Why Won’t the Ten Commandments Just Go Away?

Written by  John A. Eidsmoe

Colonel John A. Eidsmoe, a retired Air Force judge advocate, is professor of constitutional law for Oak Brook College of Law and Government Policy and senior counsel and resident scholar for the Foundation for Moral Law.

From the print edition of The New American:

 

Conflicts over putting Ten Commandments displays on public grounds keep recurring, but they shouldn’t. The Ten Commandments form the foundation of federal and local laws.

Those Ten Commandments again! Just when the Left thinks they’ve buried the Decalog fully six feet under, they spring up again like perennial flowers on a courthouse lawn, in a city park, or on the grounds of a state capitol.

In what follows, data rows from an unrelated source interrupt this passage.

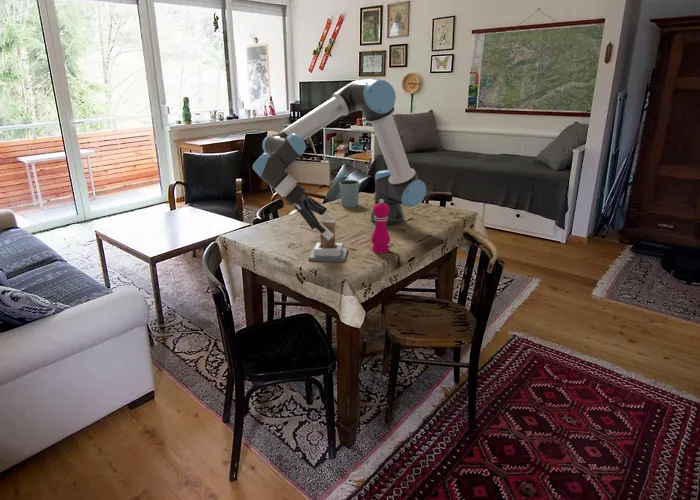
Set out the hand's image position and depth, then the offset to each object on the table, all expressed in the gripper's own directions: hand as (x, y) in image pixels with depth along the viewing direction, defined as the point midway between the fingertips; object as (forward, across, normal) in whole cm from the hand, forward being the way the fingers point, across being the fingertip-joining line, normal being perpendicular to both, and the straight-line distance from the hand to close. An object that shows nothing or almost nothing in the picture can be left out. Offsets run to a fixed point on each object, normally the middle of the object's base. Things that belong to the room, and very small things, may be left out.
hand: (333, 231), depth 169 cm
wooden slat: (+4, 0, -7) cm, 9 cm away
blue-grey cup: (+6, -72, -8) cm, 73 cm away
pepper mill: (+19, -7, +5) cm, 21 cm away
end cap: (+5, 0, -8) cm, 10 cm away
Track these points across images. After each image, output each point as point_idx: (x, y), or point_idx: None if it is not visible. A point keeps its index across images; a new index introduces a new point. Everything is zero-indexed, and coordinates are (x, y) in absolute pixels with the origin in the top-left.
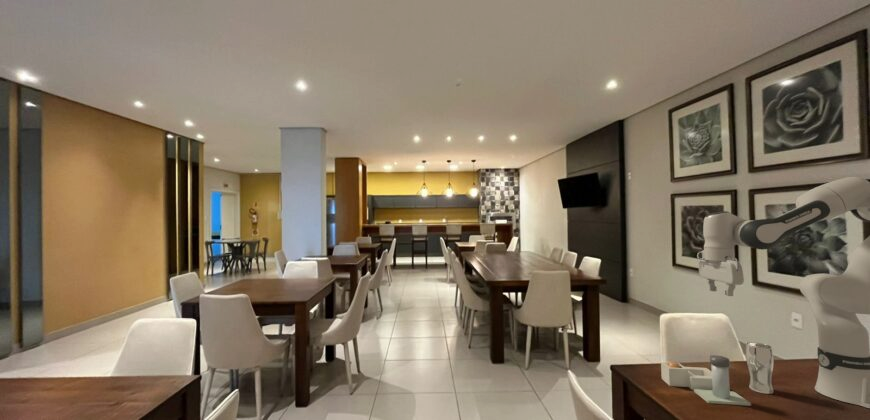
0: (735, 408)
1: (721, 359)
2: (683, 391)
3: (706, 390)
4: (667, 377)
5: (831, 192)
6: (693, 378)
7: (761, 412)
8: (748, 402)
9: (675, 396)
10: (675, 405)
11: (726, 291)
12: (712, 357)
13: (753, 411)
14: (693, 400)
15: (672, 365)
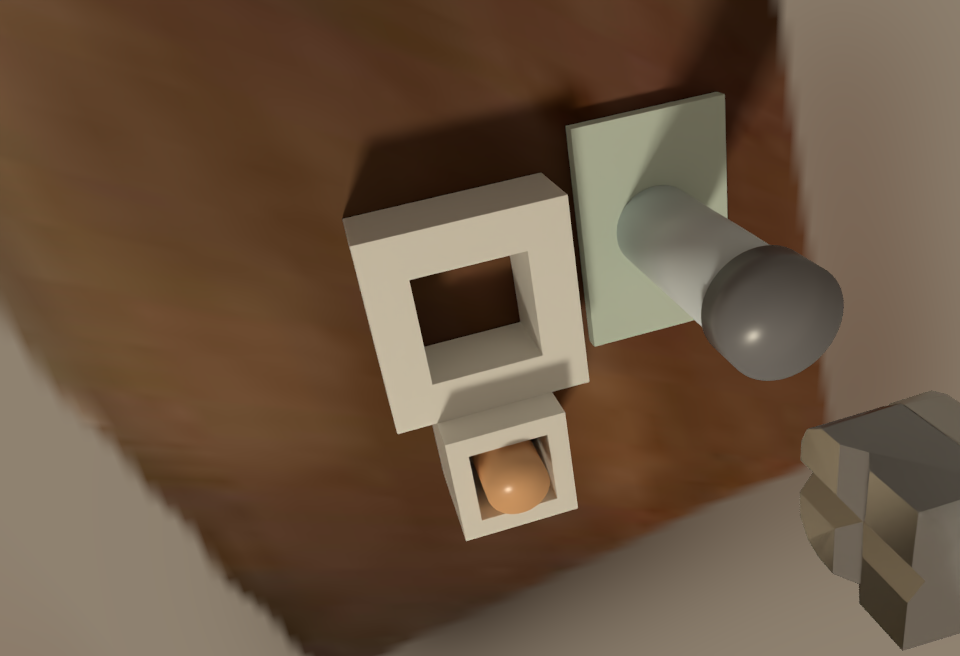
0: (760, 190)
1: (818, 318)
2: (600, 390)
3: (597, 285)
4: None
5: None
6: (585, 367)
7: (787, 69)
8: (717, 104)
9: (673, 433)
10: (769, 444)
11: (956, 607)
12: (781, 367)
13: (781, 108)
14: (702, 364)
15: (542, 493)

During the spring 2018 session, the Alabama Legislature passed a state constitutional amendment that, if approved by the voters in November, will authorize the placement of the Ten Commandments on public property. The amendment states:

Every person shall be at liberty to worship God according to the dictates of his or her own conscience. No person shall be compelled to attend, or, against his or her consent, to contribute to the erection or support of any place of religious worship, or to pay tithes, taxes, or other rates for the support of any minister of the gospel. Property belonging to the state may be used to display the Ten Commandments, and the right of a public school and public body to display the Ten Commandments on property owned or administrated by a public school or public body in this state is not restrained or abridged. The civil and political rights, privileges, and capacities of no person shall be diminished or enlarged on account of his or her religious belief. No public funds may be expended in defense of the constitutionality of this amendment.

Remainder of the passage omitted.